A recent Techtarget posting by the SearchSOA editor picks up on the musings of Miko Matsumura of Software AG, suggesting that because most new apps in the cloud can use data in main memory, there’s no need for the enterprise-database SQL API; rather, developers should access their data via Java. OK, that’s a short summary of a more nuanced argument. But the conclusion is pretty blunt: “SQL is toast.”
I have no great love for relational databases – as I’ve argued for many years, “relational” technology is actually marketing hype about data management that mostly is not relational at all. That is, the data isn’t stored as relational theory would suggest.
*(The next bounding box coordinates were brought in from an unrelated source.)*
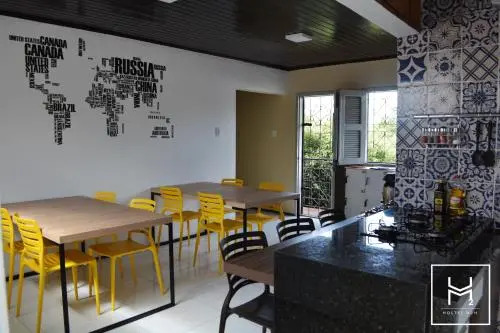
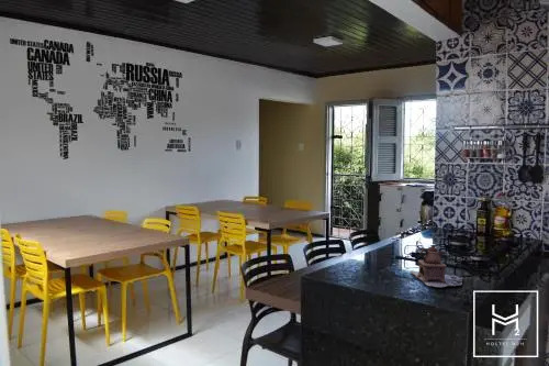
+ teapot [410,245,463,288]
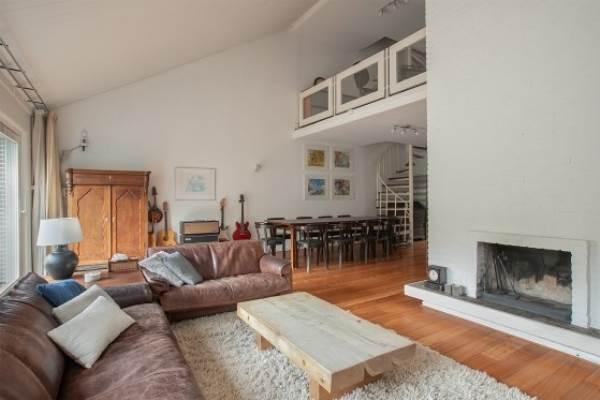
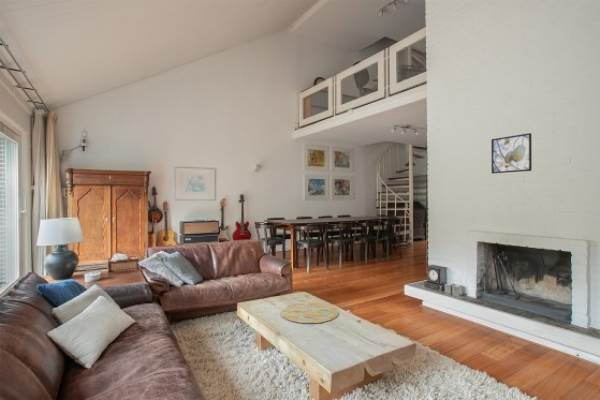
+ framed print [490,132,533,174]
+ decorative tray [280,302,339,324]
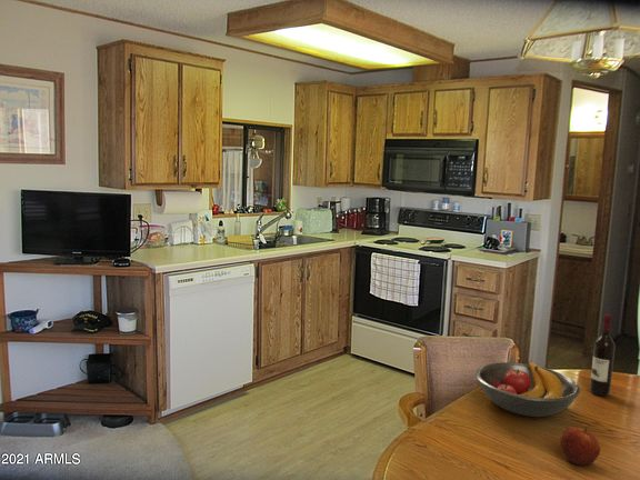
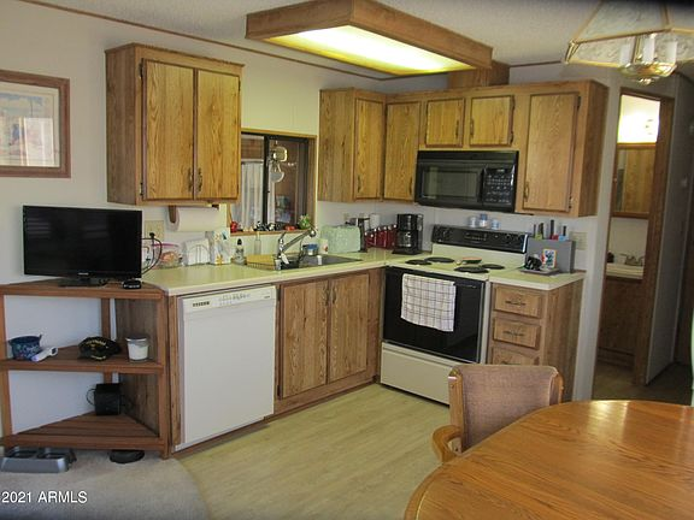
- wine bottle [589,313,617,397]
- fruit bowl [474,359,581,418]
- apple [558,427,601,467]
The one truly relational thing about relational technology is SQL: the ability to perform operations on data in an elegant, high-level, somewhat English-like mini-language.
What’s this Java alternative that Miko’s talking about? Well, Java is an object-oriented programming (OOP) language. By “object”, OOP means a collection of code and the data on which it operates. Thus, an object-oriented database is effectively chunks of data, each stored with the code to access it.
So this is not really about Larry Ellison/Oracle deciding the future, or the “network or developer [rather] than the underlying technology”, as Miko puts it. It’s a fundamental question: which is better, treating data as a database to be accessed by objects, or as data within objects?
Over the last fifteen years, we have seen the pluses and minuses of “data in the object”. One plus is that there is no object-relational mismatch, in which you have to fire off a SQL statement to some remote, un-Java-like database like Oracle or DB2 whenever you need to get something done. The object-relational mismatch has been estimated to add 50% to development times, mostly because developers who know Java rarely know SQL.
Then there are the minuses, the reasons why people find themselves retrofitting SQL invocations to existing Java code. First of all, object-oriented programs in most cases don’t perform well in data-related transactions. Data stored separately in each object instance uses a lot of extra space, and the operations on it are not optimized. Second, in many cases, operations and the data are not standardized across object classes or applications, wasting lots of developer time. Third, OOP languages such as Java are low-level, and specifically low-level with regard to data manipulation. As a result, programming transactions on vanilla Java takes much longer than programming on one of the older 4GLs (like, say, the language that Blue Phoenix uses for some of its code migration).
So what effect would storing all your data in main memory have on Java data-access operations? Well, the performance hit would still be there – but would be less obvious, because of the overall improvement in access speed. In other words, it might take twice as long as SQL access, but since we might typically be talking about 1000 bytes to operate on, we still see 2 microseconds instead of 1, which is a small part of response time over a network. Of course, for massive queries involving terabytes, the performance hit will still be quite noticeable.
What will not go away immediately is the ongoing waste of development time. It’s not an obvious waste of time, because the developer either doesn’t know about 4GL alternatives or is comparing Java-data programming to all the time it takes to figure out relational operations and SQL. But it’s one of the main reasons reason that adopting Java actually caused a decrease in programmer productivity compared to structured programming, according to some user feedback I once collected, 15 years ago.
More fundamentally, I have to ask if the future of programming is going to be purely object-oriented or data-oriented. The rapid increase in networking speed of the Internet doesn’t make data processing speed ignorable; on the contrary, it makes it all the more important as a bottleneck. And putting all the data in main memory doesn’t solve the problem; it just makes the problem kick in at larger amounts of data – i.e., for more important applications. And then there’s all this sensor data beginning to flow across the Web …
So maybe SQL is toast. If what replaces it is something that Java can invoke that is high-level, optimizes transactions and data storage, and allows easy access to existing databases – in other words, something data-oriented, something like SQL – then I’m happy. If it’s something like storing data as objects and providing minimal, low-level APIs to manipulate that data – then we will be back to the same stupid over-application of Java that croaked development time and scalability 15 years ago.